We take a couple of photographs in front of the prayer wheel.

Next we all move to the restaurant to wait for the Mayor and guests to show up. Monk Sien and his driver leave to go back to Edmonton. The Master stays to perform the blessing in the restaurant. As we wait he takes the opportunity to bless each one of waiting. Most of the staff receive a blessing. Max offers to the Monks to come up and spend a day working in the yard of the monastery helping to landscape it.

This day is very interesting to me.  The day before we were in Edmonton working on our Swerve project which we will build.

While there, at the architects discussing the budget, we have a incident that left me feeling anything but positive about the process of our project.  I felt beat up an angry, so on this day of the blessing I really needed to feel something positive.

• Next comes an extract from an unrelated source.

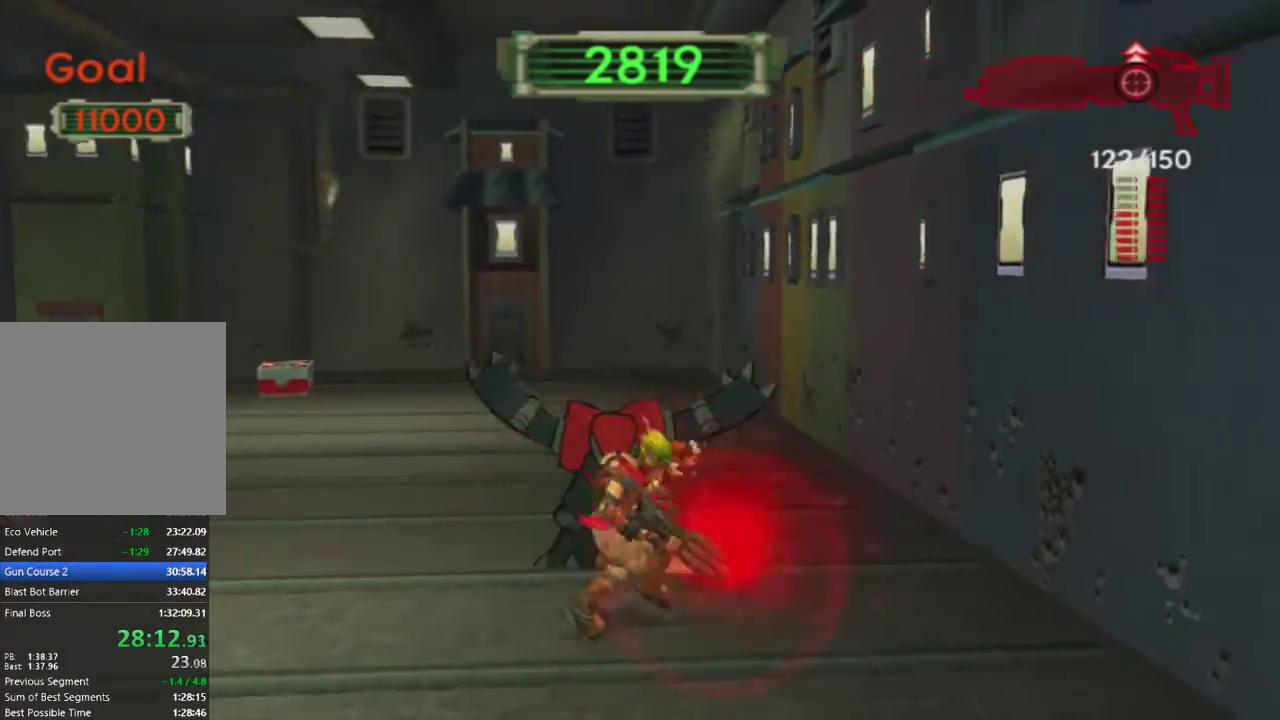
{"buttons": ["R1"], "left_stick": "center", "right_stick": "center", "events": [[17, "CIRCLE", "up"], [67, "left_stick", "center"], [183, "left_stick", "down-left"], [433, "left_stick", "center"]]}
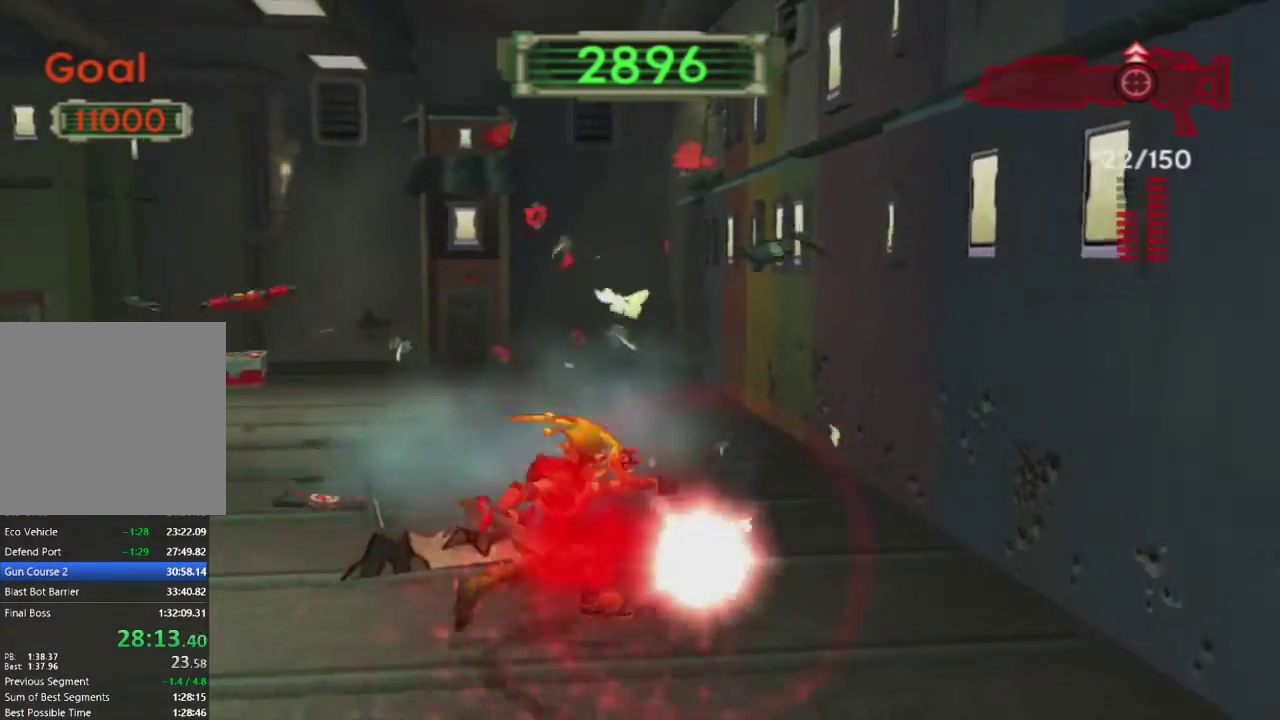
{"buttons": ["R1"], "left_stick": "up", "right_stick": "center", "events": [[117, "left_stick", "up-left"], [283, "left_stick", "center"], [467, "left_stick", "up"]]}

I take my seat across from the Master and do as I’m instructed. I put my right wrist out palm down, and my right hand up like a half of prayer. The elder ladies and other gather behind me and near and touch one another or me forming this kind of grouping. The master chants and ties a yellow and orange bracelet made of a several thin strings around my wrist. When he is done, he tells me twice this will bring you lots of money. I say nothing to anyone and think of yesterday. Some ladies tell me it is very lucky, and will bring health. I get the sense that their definition of luck is different than ours.

Blessing the Prayer Wheel
Blessing the prayer wheel

Everything changes as the Mayor and City Council arrive, a couple of photographers, and the television crews arrive. I feel good about having some influence in our community, about being able to bring all of these people together, about being able to recognize an important opportunity. There is an excited buzz about what this new restaurant means to the City and to the downtown.

Just before 1100 they line up two rows of chairs in from of the master. They ask the men to sit in the front, this almost offends the women that have come. The elder Lao ladies sit in the second row and explain what is happening. We again are instructed to raise our left hand like half of a prayer and hold our right wrists out. He begins to chant and the Lao ladies bring around bracelets for each and everyone in the room, including the media, guests, camera and TV men. Everyone gets a blessings. Afterwards they ask the Mayor is there is anything that he would like to say on behalf of the city.

He does a great job speaking about the importance of diversity, of community, and of this new restaurant in the downtown. About how interesting and important the downtown is. The interpreter then says, okay it’s time to eat.

We take our place at the a couple of tables and they bring out a lot of food. Everyone is impressed. Just before the group leaves the restaurant Mao and his family present the Mayor and the city a piece of art from the Lao community. It’s brilliant and now hangs in City Hall outside the Mayor’s office. The whole experience was brilliant. I hug Mao, shake the hands of the others. Terry does the same. We look around as we leave the the entire restaurant is full with new
customers. There is not one sit empty. They are off to a good start.

And we are on our way — new restaurant blessed, store blessed, prayer wheel blessed, blessed personally, flower shop blessed, a bonding experience, and beautiful welcome, good media coverage that will help them get started, new friendships formed, and a message about the downtown that rings loudly and clearly. Quite incredible really. I am in my office shortly after noon feeling like I’ve done a whole day’s work.

Then Andrea marches in with a demolition permit. She had sneaked out during the lunch and gotten the last signature, then gone over to the city and got the permit signed. Wow! We are making way for Swerve on faith alone.

It’s six weeks later and much has changed, the old building will come down next week, the work on the Sunworks building is near completion, the appraisals of our work came in higher that expected, new partnerships
are forming that will be paramount to success, and the budget for Swerve is slowly sorting itself out.  It is amazing how much actually happens in such a short space of time.